25% slope of the delta of the BTC options. Source: Skew
Although the numbers vary depending on how these options expire, the short-term ones tend to be more relevant. Bitcoin’s (BTC) sharp decline yesterday caused the one-month options delta slope to climb 25% above 10%. As the graph above shows, ranges from -10% (slightly bullish) to + 10% (slightly bearish) are common.
It would be premature to conclude that the options markets are showing bearish sentiment, especially when it comes to long-term options. However, large traders and market makers seem risk averse right now, at least when it comes to prices for downside protection options.
Bitcoin derivatives are still healthy
Despite the decline in open interest in Bitcoin futures The total fictional value of $ 4 billion is still higher than it was two or three months ago. The same applies to the current premium (base) of 4% for futures, which is far from declining backwardation.
Be aware that the cryptocurrency markets are extremely volatile and negative price fluctuations also affect investors. No further testing is required after the two largest BTC futures settlement events occurred on the exact same day that the historic stock market crash occurred.

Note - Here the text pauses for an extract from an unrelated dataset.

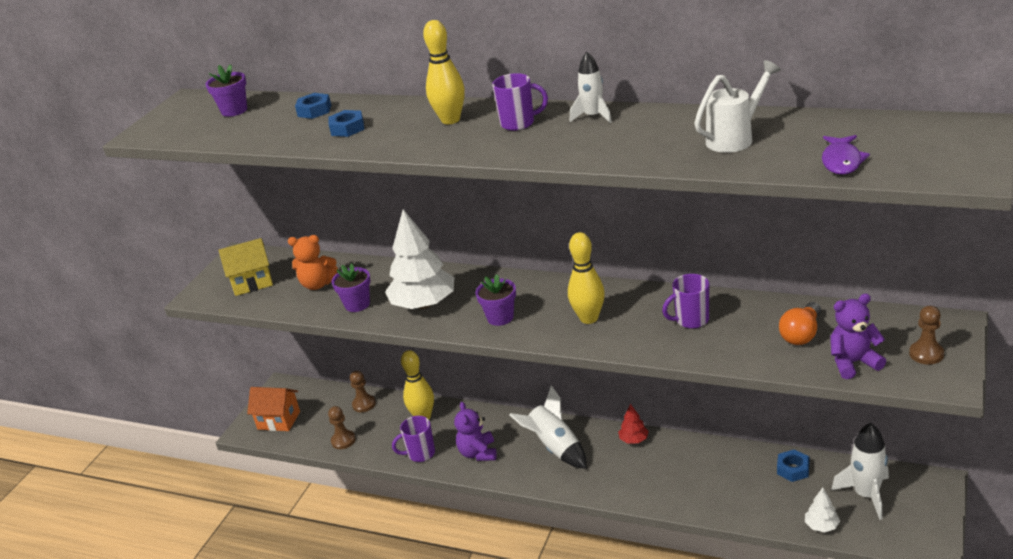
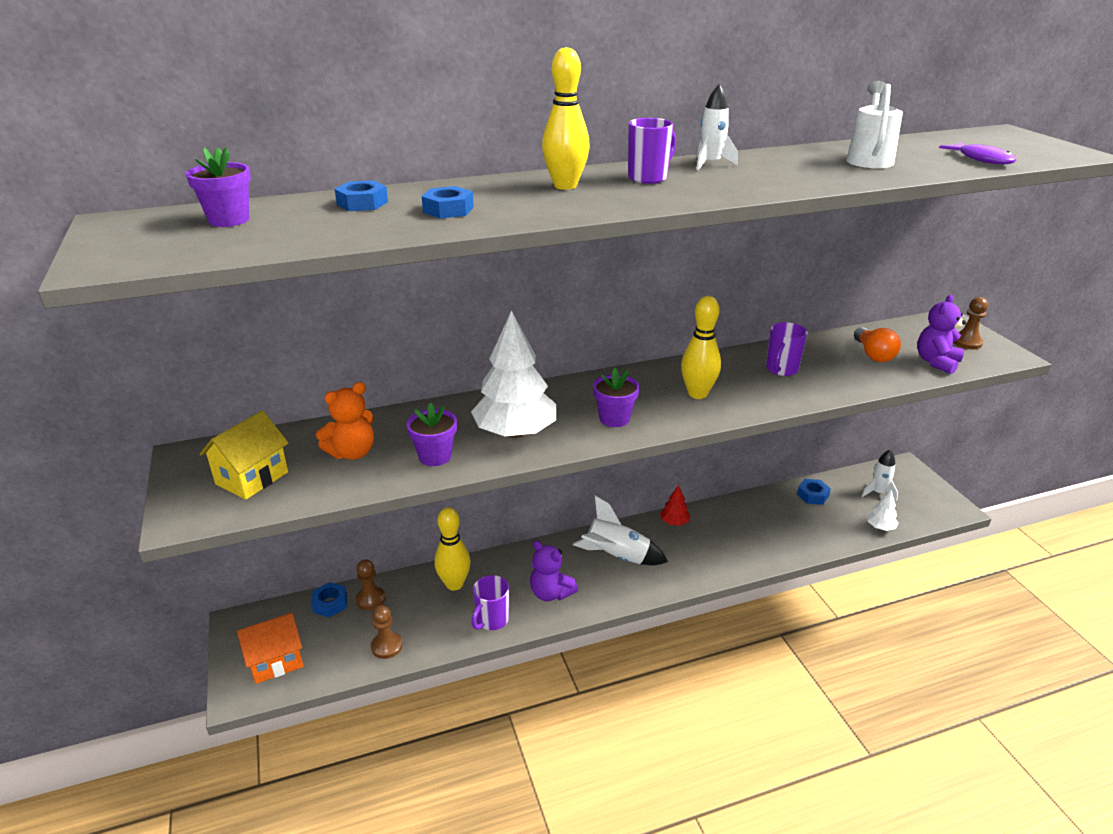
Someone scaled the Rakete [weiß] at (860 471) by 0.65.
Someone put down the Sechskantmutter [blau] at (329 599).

These events show that even uncorrelated markets, regardless of their different drivers, can hit peaks and troughs simultaneously. The current global macroeconomic scenario appears to be the dominant force for risk assets, including Bitcoin.
The views and opinions expressed here are solely those of author and do not necessarily reflect the views of Cointelegraph. Every investment and business move is associated with risks. You must do your own research when making a decision.